__Task goal__.
Only one stretch of the data is wanted: the line containing "خود همچون نگینی بدرخشد", the line containing "لینک های زیر", and every line between them, copied exactly.

╭─ Data records

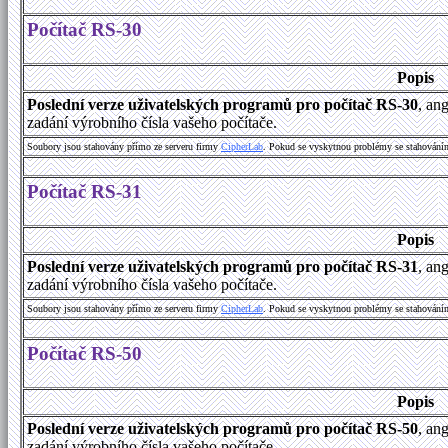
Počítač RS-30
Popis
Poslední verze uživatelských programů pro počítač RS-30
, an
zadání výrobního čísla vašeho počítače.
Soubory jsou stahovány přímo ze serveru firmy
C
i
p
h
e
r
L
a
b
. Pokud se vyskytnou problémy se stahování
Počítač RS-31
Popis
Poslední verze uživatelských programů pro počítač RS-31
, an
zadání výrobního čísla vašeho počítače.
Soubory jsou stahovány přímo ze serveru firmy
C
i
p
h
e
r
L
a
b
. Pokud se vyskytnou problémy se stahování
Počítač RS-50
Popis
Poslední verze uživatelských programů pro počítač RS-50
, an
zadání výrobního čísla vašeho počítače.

╰─
╭─ Data records

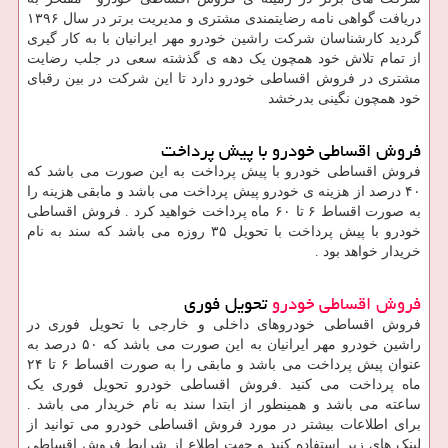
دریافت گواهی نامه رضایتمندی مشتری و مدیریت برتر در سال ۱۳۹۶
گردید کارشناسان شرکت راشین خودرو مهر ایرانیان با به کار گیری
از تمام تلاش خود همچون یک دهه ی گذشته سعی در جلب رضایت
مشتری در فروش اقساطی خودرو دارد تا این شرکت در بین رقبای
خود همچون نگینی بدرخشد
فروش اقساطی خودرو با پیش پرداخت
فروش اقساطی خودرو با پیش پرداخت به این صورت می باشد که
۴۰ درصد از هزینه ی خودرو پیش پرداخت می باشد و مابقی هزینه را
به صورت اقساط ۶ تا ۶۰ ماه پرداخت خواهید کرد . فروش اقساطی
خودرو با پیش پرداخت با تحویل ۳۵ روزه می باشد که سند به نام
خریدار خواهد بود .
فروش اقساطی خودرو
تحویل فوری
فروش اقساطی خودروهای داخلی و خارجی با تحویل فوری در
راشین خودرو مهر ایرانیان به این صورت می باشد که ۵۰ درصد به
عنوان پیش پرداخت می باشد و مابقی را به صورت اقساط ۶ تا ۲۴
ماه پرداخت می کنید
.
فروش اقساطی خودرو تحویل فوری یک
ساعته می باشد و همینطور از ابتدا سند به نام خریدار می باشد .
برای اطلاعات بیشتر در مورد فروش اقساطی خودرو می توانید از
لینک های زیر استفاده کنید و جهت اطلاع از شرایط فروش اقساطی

╰─
╭─ Data records

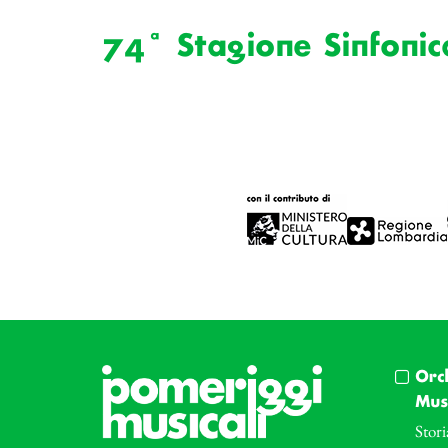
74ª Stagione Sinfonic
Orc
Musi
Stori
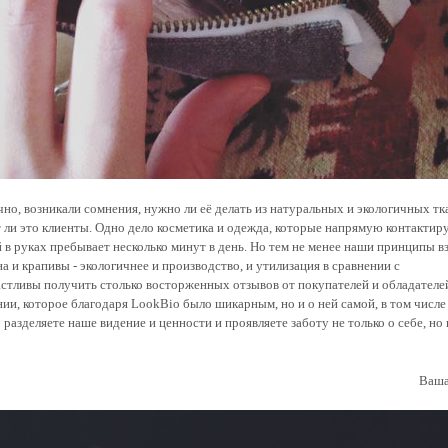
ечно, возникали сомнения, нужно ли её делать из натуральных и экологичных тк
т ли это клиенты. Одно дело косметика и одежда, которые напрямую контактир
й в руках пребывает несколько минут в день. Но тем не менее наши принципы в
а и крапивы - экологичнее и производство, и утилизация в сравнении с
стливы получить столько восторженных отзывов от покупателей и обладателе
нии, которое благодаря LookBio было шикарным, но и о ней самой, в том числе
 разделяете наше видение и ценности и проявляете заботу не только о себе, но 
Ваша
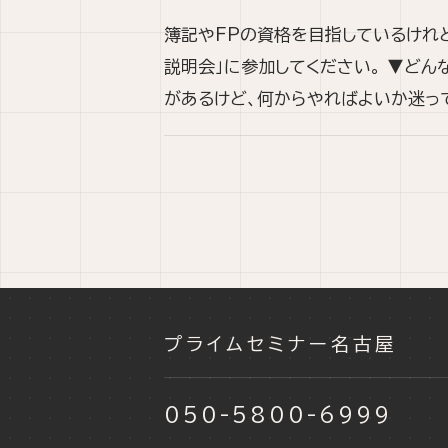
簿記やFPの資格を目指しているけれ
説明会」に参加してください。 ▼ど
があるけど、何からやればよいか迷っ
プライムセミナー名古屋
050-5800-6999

╰─

__Solved exercise__.
خود همچون نگینی بدرخشد
فروش اقساطی خودرو با پیش پرداخت
فروش اقساطی خودرو با پیش پرداخت به این صورت می باشد که
۴۰ درصد از هزینه ی خودرو پیش پرداخت می باشد و مابقی هزینه را
به صورت اقساط ۶ تا ۶۰ ماه پرداخت خواهید کرد . فروش اقساطی
خودرو با پیش پرداخت با تحویل ۳۵ روزه می باشد که سند به نام
خریدار خواهد بود .
فروش اقساطی خودرو
تحویل فوری
فروش اقساطی خودروهای داخلی و خارجی با تحویل فوری در
راشین خودرو مهر ایرانیان به این صورت می باشد که ۵۰ درصد به
عنوان پیش پرداخت می باشد و مابقی را به صورت اقساط ۶ تا ۲۴
ماه پرداخت می کنید
.
فروش اقساطی خودرو تحویل فوری یک
ساعته می باشد و همینطور از ابتدا سند به نام خریدار می باشد .
برای اطلاعات بیشتر در مورد فروش اقساطی خودرو می توانید از
لینک های زیر استفاده کنید و جهت اطلاع از شرایط فروش اقساطی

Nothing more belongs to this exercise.